__Dataset content__:
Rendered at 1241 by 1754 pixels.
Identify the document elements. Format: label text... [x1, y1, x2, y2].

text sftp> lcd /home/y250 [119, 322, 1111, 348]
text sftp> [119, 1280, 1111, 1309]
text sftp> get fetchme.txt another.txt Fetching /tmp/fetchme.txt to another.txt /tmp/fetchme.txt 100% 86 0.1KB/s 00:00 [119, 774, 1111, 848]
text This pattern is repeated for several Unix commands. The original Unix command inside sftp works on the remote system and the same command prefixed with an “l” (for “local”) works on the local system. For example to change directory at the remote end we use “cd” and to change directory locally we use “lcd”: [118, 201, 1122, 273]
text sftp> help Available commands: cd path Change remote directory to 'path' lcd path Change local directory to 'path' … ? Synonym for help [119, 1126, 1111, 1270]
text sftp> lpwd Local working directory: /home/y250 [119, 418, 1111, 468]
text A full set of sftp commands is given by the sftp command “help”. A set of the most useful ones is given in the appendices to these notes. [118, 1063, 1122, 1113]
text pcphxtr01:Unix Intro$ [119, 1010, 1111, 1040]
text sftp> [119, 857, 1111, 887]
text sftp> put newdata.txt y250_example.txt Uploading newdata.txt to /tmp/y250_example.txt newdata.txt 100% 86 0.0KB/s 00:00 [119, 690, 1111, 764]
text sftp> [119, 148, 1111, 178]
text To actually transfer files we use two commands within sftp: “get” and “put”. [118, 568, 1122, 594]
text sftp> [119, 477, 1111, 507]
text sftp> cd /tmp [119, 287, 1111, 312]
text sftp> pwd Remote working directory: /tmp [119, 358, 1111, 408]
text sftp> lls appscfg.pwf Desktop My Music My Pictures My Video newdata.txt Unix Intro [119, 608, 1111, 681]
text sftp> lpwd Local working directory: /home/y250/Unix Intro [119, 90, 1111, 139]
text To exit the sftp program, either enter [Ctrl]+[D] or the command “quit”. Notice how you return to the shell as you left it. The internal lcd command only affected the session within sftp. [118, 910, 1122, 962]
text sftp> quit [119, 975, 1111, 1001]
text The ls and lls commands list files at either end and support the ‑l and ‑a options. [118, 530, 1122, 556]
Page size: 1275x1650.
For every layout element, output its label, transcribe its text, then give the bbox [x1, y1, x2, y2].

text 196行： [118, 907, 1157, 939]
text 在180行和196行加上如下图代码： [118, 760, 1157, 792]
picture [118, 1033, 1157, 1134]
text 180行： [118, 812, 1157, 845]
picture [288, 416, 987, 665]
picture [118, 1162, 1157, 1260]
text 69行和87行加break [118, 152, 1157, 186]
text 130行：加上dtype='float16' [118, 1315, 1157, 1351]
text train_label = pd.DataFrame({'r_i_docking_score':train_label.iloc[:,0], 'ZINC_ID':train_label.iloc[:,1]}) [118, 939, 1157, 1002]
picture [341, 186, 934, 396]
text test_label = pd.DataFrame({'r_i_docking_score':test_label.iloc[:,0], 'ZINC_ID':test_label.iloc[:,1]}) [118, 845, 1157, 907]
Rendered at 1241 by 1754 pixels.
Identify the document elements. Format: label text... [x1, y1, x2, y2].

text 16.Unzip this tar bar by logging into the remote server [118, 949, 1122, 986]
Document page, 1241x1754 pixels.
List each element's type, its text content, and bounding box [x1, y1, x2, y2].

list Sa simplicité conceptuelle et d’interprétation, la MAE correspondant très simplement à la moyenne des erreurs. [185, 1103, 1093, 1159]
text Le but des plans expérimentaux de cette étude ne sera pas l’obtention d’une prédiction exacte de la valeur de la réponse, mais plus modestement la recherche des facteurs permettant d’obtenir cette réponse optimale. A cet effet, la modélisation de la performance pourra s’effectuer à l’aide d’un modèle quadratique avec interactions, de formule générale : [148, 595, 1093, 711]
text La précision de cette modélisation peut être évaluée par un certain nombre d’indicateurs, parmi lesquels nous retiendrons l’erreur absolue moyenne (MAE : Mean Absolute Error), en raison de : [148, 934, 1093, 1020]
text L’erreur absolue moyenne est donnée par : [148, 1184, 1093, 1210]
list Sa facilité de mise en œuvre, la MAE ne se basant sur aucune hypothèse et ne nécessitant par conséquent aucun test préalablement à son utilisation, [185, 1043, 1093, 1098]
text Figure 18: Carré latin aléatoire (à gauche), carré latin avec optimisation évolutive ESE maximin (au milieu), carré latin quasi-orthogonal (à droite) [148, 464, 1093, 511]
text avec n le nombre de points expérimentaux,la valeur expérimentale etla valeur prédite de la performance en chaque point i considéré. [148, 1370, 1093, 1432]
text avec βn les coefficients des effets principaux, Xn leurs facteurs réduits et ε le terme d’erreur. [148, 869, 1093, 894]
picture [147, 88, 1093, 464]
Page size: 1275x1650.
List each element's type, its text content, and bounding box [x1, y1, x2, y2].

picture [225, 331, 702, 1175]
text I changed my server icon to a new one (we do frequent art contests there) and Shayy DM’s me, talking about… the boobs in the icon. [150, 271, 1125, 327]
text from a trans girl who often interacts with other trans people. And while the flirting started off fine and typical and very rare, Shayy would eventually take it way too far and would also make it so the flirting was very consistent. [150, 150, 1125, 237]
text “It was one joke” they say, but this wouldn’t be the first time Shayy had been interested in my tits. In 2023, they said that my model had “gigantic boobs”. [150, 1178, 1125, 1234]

__What to work on__:
Can you express each line of the records above as a JSON list of strings, one string per line and blank lines omitted?

__Expected output__:
[
  "Rendered at 1241 by 1754 pixels.",
  "Identify the document elements. Format: label text... [x1, y1, x2, y2].",
  "text sftp> lcd /home/y250 [119, 322, 1111, 348]",
  "text sftp> [119, 1280, 1111, 1309]",
  "text sftp> get fetchme.txt another.txt Fetching /tmp/fetchme.txt to another.txt /tmp/fetchme.txt 100% 86 0.1KB/s 00:00 [119, 774, 1111, 848]",
  "text This pattern is repeated for several Unix commands. The original Unix command inside sftp works on the remote system and the same command prefixed with an “l” (for “local”) works on the local system. For example to change directory at the remote end we use “cd” and to change directory locally we use “lcd”: [118, 201, 1122, 273]",
  "text sftp> help Available commands: cd path Change remote directory to 'path' lcd path Change local directory to 'path' … ? Synonym for help [119, 1126, 1111, 1270]",
  "text sftp> lpwd Local working directory: /home/y250 [119, 418, 1111, 468]",
  "text A full set of sftp commands is given by the sftp command “help”. A set of the most useful ones is given in the appendices to these notes. [118, 1063, 1122, 1113]",
  "text pcphxtr01:Unix Intro$ [119, 1010, 1111, 1040]",
  "text sftp> [119, 857, 1111, 887]",
  "text sftp> put newdata.txt y250_example.txt Uploading newdata.txt to /tmp/y250_example.txt newdata.txt 100% 86 0.0KB/s 00:00 [119, 690, 1111, 764]",
  "text sftp> [119, 148, 1111, 178]",
  "text To actually transfer files we use two commands within sftp: “get” and “put”. [118, 568, 1122, 594]",
  "text sftp> [119, 477, 1111, 507]",
  "text sftp> cd /tmp [119, 287, 1111, 312]",
  "text sftp> pwd Remote working directory: /tmp [119, 358, 1111, 408]",
  "text sftp> lls appscfg.pwf Desktop My Music My Pictures My Video newdata.txt Unix Intro [119, 608, 1111, 681]",
  "text sftp> lpwd Local working directory: /home/y250/Unix Intro [119, 90, 1111, 139]",
  "text To exit the sftp program, either enter [Ctrl]+[D] or the command “quit”. Notice how you return to the shell as you left it. The internal lcd command only affected the session within sftp. [118, 910, 1122, 962]",
  "text sftp> quit [119, 975, 1111, 1001]",
  "text The ls and lls commands list files at either end and support the ‑l and ‑a options. [118, 530, 1122, 556]",
  "Page size: 1275x1650.",
  "For every layout element, output its label, transcribe its text, then give the bbox [x1, y1, x2, y2].",
  "text 196行： [118, 907, 1157, 939]",
  "text 在180行和196行加上如下图代码： [118, 760, 1157, 792]",
  "picture [118, 1033, 1157, 1134]",
  "text 180行： [118, 812, 1157, 845]",
  "picture [288, 416, 987, 665]",
  "picture [118, 1162, 1157, 1260]",
  "text 69行和87行加break [118, 152, 1157, 186]",
  "text 130行：加上dtype='float16' [118, 1315, 1157, 1351]",
  "text train_label = pd.DataFrame({'r_i_docking_score':train_label.iloc[:,0], 'ZINC_ID':train_label.iloc[:,1]}) [118, 939, 1157, 1002]",
  "picture [341, 186, 934, 396]",
  "text test_label = pd.DataFrame({'r_i_docking_score':test_label.iloc[:,0], 'ZINC_ID':test_label.iloc[:,1]}) [118, 845, 1157, 907]",
  "Rendered at 1241 by 1754 pixels.",
  "Identify the document elements. Format: label text... [x1, y1, x2, y2].",
  "text 16.Unzip this tar bar by logging into the remote server [118, 949, 1122, 986]",
  "Document page, 1241x1754 pixels.",
  "List each element's type, its text content, and bounding box [x1, y1, x2, y2].",
  "list Sa simplicité conceptuelle et d’interprétation, la MAE correspondant très simplement à la moyenne des erreurs. [185, 1103, 1093, 1159]",
  "text Le but des plans expérimentaux de cette étude ne sera pas l’obtention d’une prédiction exacte de la valeur de la réponse, mais plus modestement la recherche des facteurs permettant d’obtenir cette réponse optimale. A cet effet, la modélisation de la performance pourra s’effectuer à l’aide d’un modèle quadratique avec interactions, de formule générale : [148, 595, 1093, 711]",
  "text La précision de cette modélisation peut être évaluée par un certain nombre d’indicateurs, parmi lesquels nous retiendrons l’erreur absolue moyenne (MAE : Mean Absolute Error), en raison de : [148, 934, 1093, 1020]",
  "text L’erreur absolue moyenne est donnée par : [148, 1184, 1093, 1210]",
  "list Sa facilité de mise en œuvre, la MAE ne se basant sur aucune hypothèse et ne nécessitant par conséquent aucun test préalablement à son utilisation, [185, 1043, 1093, 1098]",
  "text Figure 18: Carré latin aléatoire (à gauche), carré latin avec optimisation évolutive ESE maximin (au milieu), carré latin quasi-orthogonal (à droite) [148, 464, 1093, 511]",
  "text avec n le nombre de points expérimentaux,la valeur expérimentale etla valeur prédite de la performance en chaque point i considéré. [148, 1370, 1093, 1432]",
  "text avec βn les coefficients des effets principaux, Xn leurs facteurs réduits et ε le terme d’erreur. [148, 869, 1093, 894]",
  "picture [147, 88, 1093, 464]",
  "Page size: 1275x1650.",
  "List each element's type, its text content, and bounding box [x1, y1, x2, y2].",
  "picture [225, 331, 702, 1175]",
  "text I changed my server icon to a new one (we do frequent art contests there) and Shayy DM’s me, talking about… the boobs in the icon. [150, 271, 1125, 327]",
  "text from a trans girl who often interacts with other trans people. And while the flirting started off fine and typical and very rare, Shayy would eventually take it way too far and would also make it so the flirting was very consistent. [150, 150, 1125, 237]",
  "text “It was one joke” they say, but this wouldn’t be the first time Shayy had been interested in my tits. In 2023, they said that my model had “gigantic boobs”. [150, 1178, 1125, 1234]"
]